Reading text =
.....
Christian Backs (born 26 August 1962) is a German former professional footballer who played as a midfielder.

Club career
Backs came through the youth academy of BFC Dynamo and played professionally for BFC Dynamo (later named FC Berlin) for 12 seasons, winning eight East German titles and two cups in the 1980s.

International career
During this time he won nine caps for East Germany, scoring once. He was also involved in the East German Olympic team who qualified for the 1984 Olympics, but was forced to stay at home, because of the East Germans' boycott of the tournament.

Coaching career
After reunification, Backs wound down his career with Reinickendorfer Füchse, where he played from 1992 to 1997. He took over as manager of the 'Foxes' in 2000, where he remained until 2004 when he took the reins at his old club Dynamo. He only lasted a year, however, and after a brief spell at Berliner AK, returned to Reinickendorf, where he remained until 2009. In summer 2009 returning to BFC Dynamo for a second spell as manager and was in March 2010 fired.
.....
Given exercise = Please rewrite the Christian Backs text from "International career" to "of the tournament.", putting "Games" in place of "tournament".
.....
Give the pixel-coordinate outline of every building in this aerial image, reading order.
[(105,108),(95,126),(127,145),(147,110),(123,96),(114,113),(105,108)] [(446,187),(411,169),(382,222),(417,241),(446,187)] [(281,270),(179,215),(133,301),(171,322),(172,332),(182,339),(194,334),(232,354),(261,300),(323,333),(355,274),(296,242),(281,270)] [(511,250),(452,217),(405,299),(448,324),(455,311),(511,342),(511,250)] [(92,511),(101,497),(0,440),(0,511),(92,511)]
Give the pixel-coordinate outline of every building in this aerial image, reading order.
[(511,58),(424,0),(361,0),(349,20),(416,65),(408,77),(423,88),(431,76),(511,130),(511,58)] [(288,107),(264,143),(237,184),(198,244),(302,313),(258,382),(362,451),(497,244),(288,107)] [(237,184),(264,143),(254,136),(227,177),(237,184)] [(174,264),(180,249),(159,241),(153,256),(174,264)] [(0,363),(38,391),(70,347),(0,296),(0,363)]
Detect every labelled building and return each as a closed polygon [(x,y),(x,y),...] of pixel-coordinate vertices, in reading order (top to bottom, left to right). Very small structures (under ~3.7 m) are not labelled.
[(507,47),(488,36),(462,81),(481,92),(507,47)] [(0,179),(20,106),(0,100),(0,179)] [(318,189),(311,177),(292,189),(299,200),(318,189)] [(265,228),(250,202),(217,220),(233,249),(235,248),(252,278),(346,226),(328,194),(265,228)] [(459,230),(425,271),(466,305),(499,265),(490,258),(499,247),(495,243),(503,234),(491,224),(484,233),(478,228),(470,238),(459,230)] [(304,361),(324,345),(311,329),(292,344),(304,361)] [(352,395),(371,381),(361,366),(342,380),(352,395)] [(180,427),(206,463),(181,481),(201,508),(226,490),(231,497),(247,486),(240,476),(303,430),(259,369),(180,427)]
.....
Final result =
International career
During this time he won nine caps for East Germany, scoring once. He was also involved in the East German Olympic team who qualified for the 1984 Olympics, but was forced to stay at home, because of the East Germans' boycott of the Games.